» Work to be completed
What lines in this listing contain the string "normal"? Report each one by copying it.

» Data excerpt
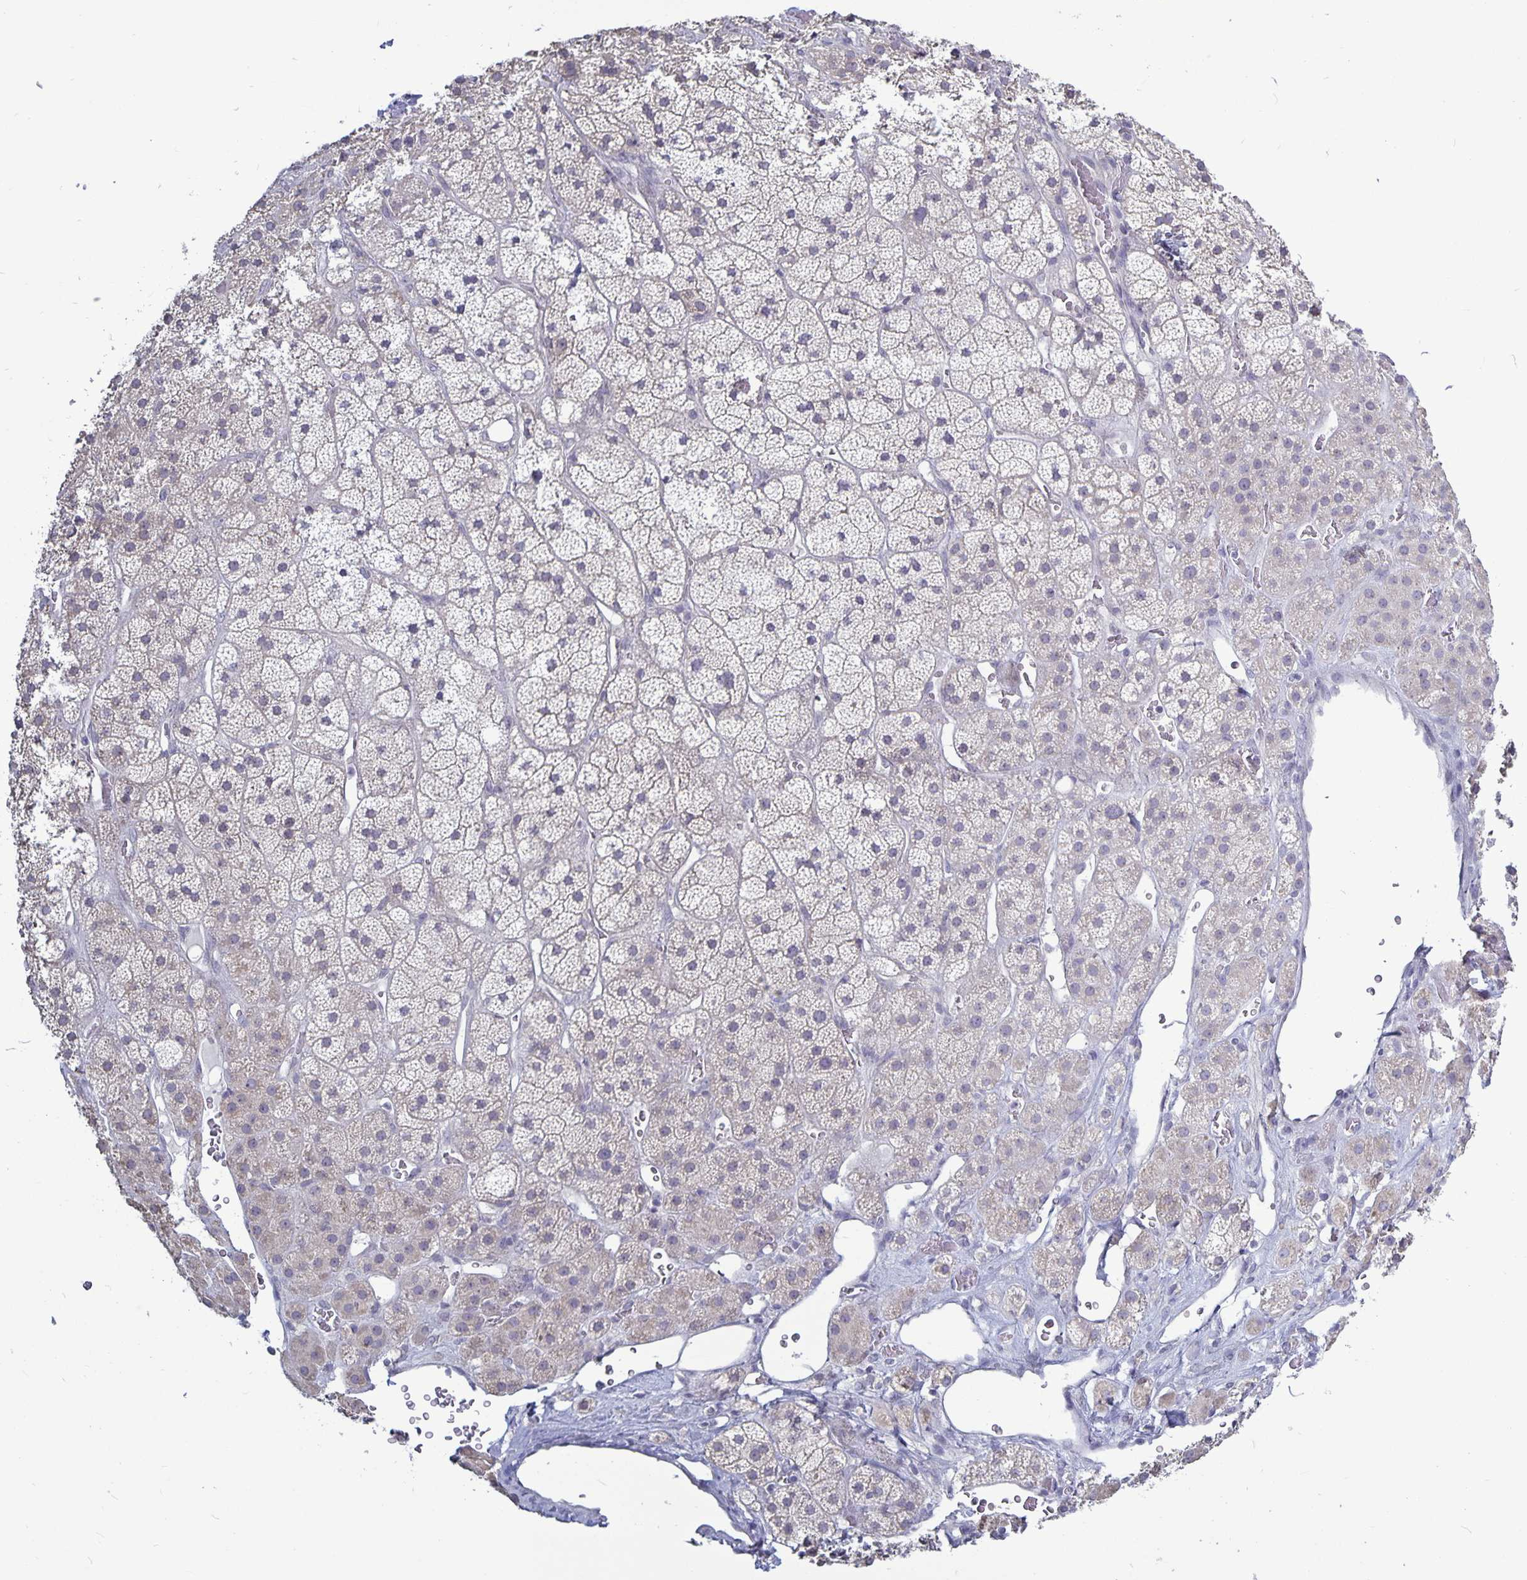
{"staining": {"intensity": "negative", "quantity": "none", "location": "none"}, "tissue": "adrenal gland", "cell_type": "Glandular cells", "image_type": "normal", "snomed": [{"axis": "morphology", "description": "Normal tissue, NOS"}, {"axis": "topography", "description": "Adrenal gland"}], "caption": "Immunohistochemistry of unremarkable adrenal gland displays no staining in glandular cells. The staining was performed using DAB to visualize the protein expression in brown, while the nuclei were stained in blue with hematoxylin (Magnification: 20x).", "gene": "PLCB3", "patient": {"sex": "male", "age": 57}}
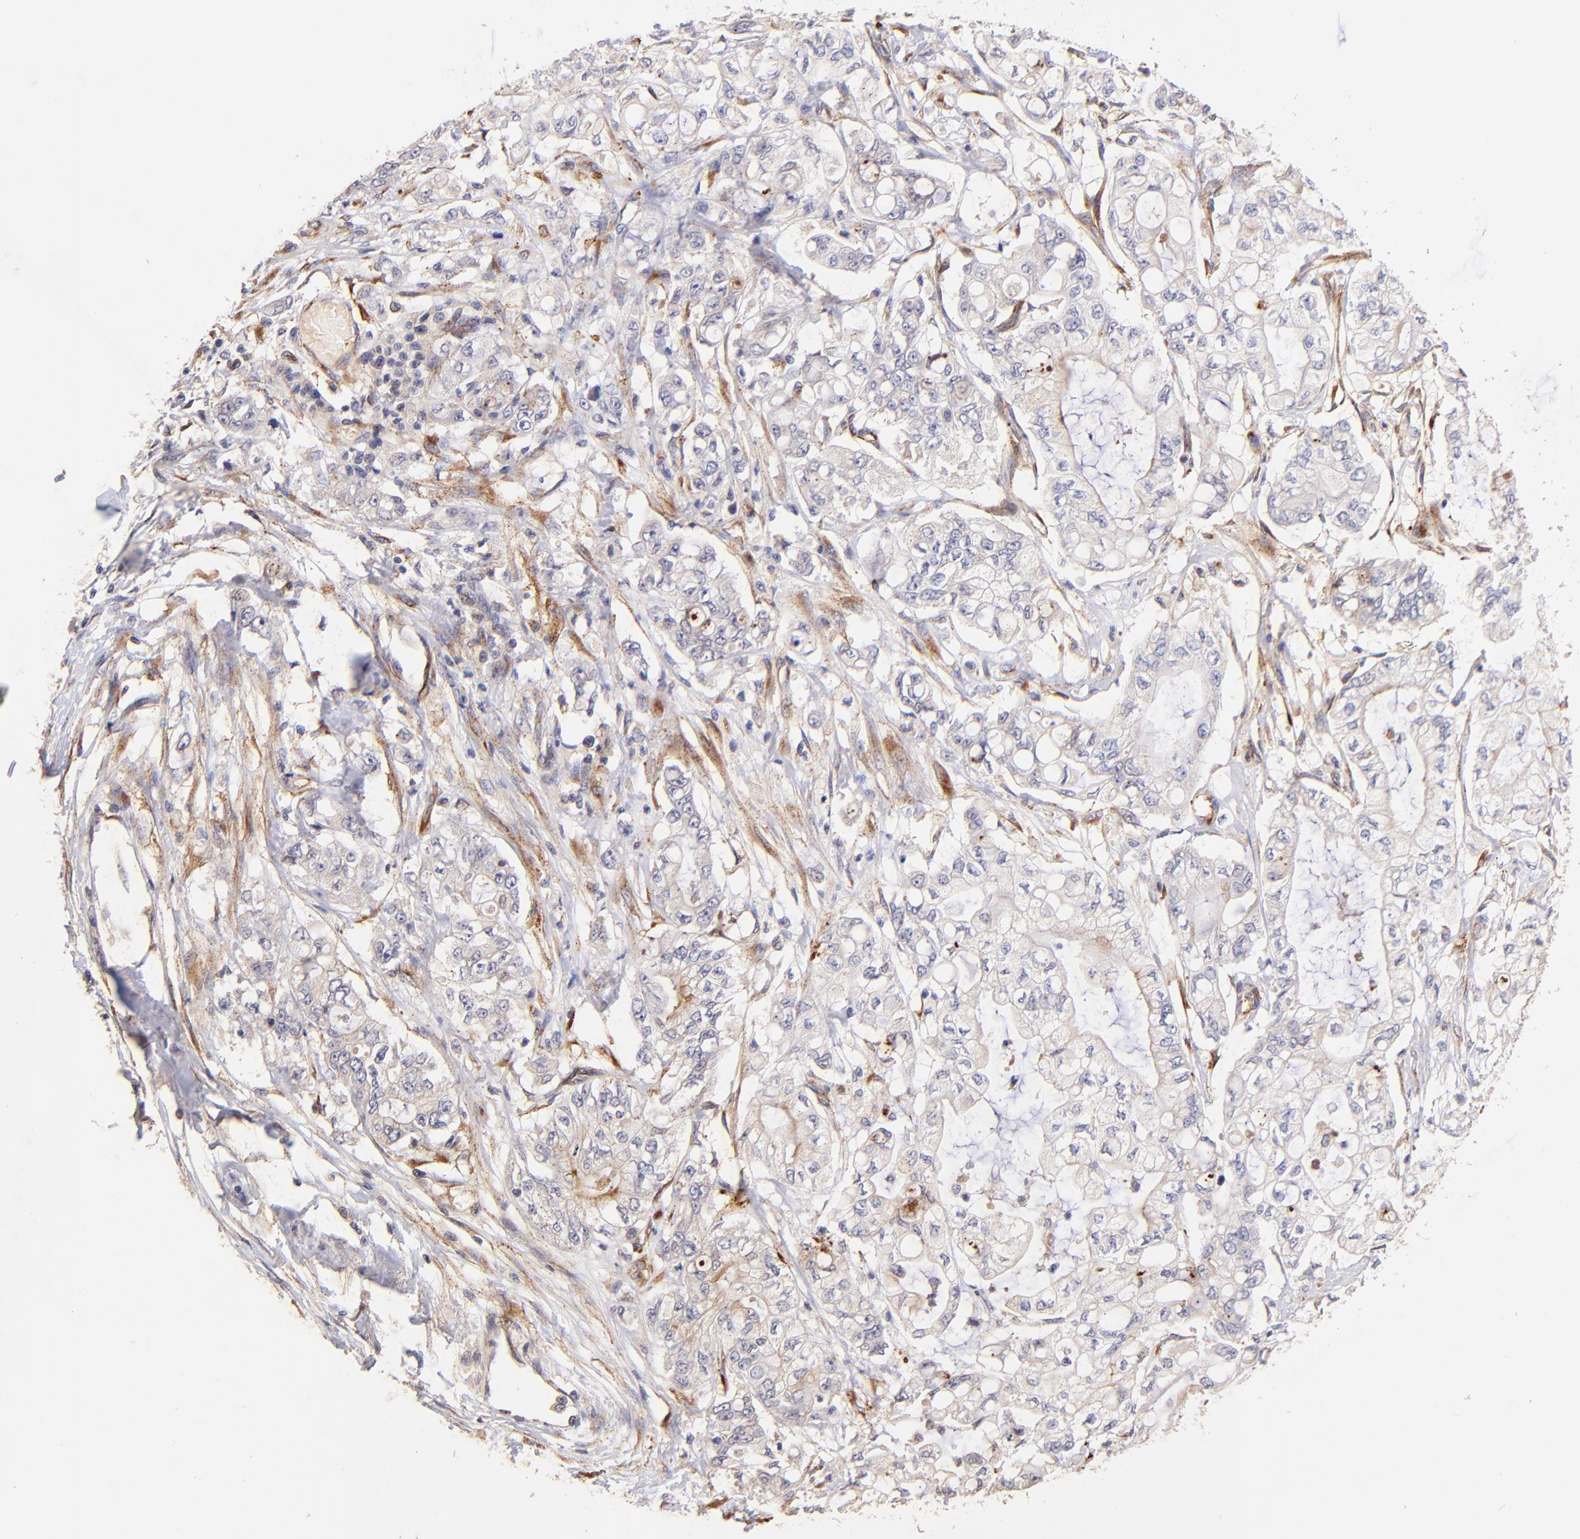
{"staining": {"intensity": "weak", "quantity": "<25%", "location": "cytoplasmic/membranous"}, "tissue": "pancreatic cancer", "cell_type": "Tumor cells", "image_type": "cancer", "snomed": [{"axis": "morphology", "description": "Adenocarcinoma, NOS"}, {"axis": "topography", "description": "Pancreas"}], "caption": "DAB immunohistochemical staining of human pancreatic cancer shows no significant positivity in tumor cells.", "gene": "SPARC", "patient": {"sex": "male", "age": 79}}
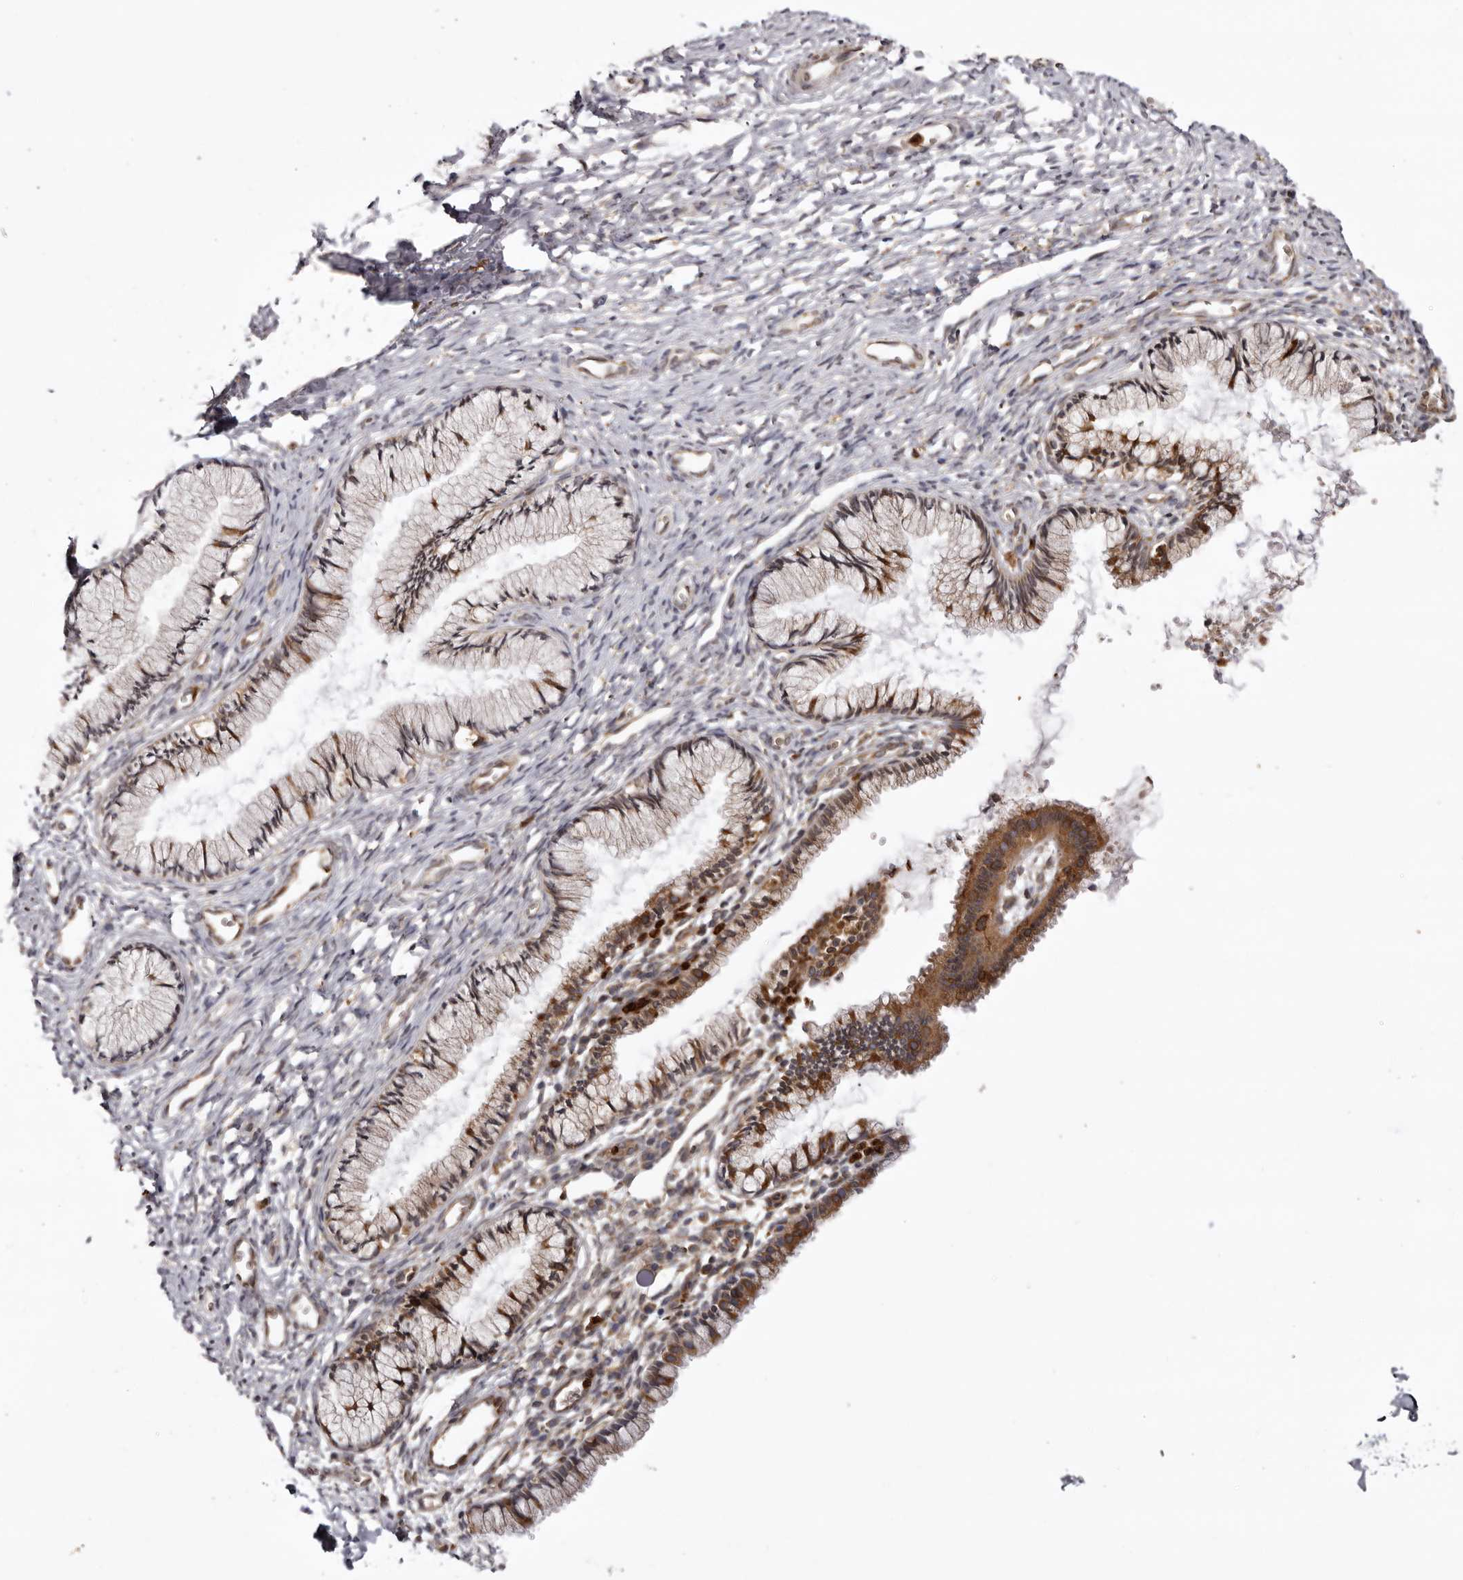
{"staining": {"intensity": "moderate", "quantity": ">75%", "location": "cytoplasmic/membranous"}, "tissue": "cervix", "cell_type": "Glandular cells", "image_type": "normal", "snomed": [{"axis": "morphology", "description": "Normal tissue, NOS"}, {"axis": "topography", "description": "Cervix"}], "caption": "This image reveals immunohistochemistry (IHC) staining of unremarkable human cervix, with medium moderate cytoplasmic/membranous positivity in approximately >75% of glandular cells.", "gene": "C4orf3", "patient": {"sex": "female", "age": 27}}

» Response to the exercise
{"staining": {"intensity": "negative", "quantity": "none", "location": "none"}, "tissue": "adrenal gland", "cell_type": "Glandular cells", "image_type": "normal", "snomed": [{"axis": "morphology", "description": "Normal tissue, NOS"}, {"axis": "topography", "description": "Adrenal gland"}], "caption": "Immunohistochemistry of unremarkable adrenal gland displays no staining in glandular cells. The staining was performed using DAB to visualize the protein expression in brown, while the nuclei were stained in blue with hematoxylin (Magnification: 20x).", "gene": "PLCB3", "patient": {"sex": "male", "age": 57}}
{"staining": {"intensity": "moderate", "quantity": ">75%", "location": "cytoplasmic/membranous"}, "tissue": "cervix", "cell_type": "Glandular cells", "image_type": "normal", "snomed": [{"axis": "morphology", "description": "Normal tissue, NOS"}, {"axis": "topography", "description": "Cervix"}], "caption": "This image reveals immunohistochemistry (IHC) staining of unremarkable human cervix, with medium moderate cytoplasmic/membranous positivity in approximately >75% of glandular cells.", "gene": "C4orf3", "patient": {"sex": "female", "age": 27}}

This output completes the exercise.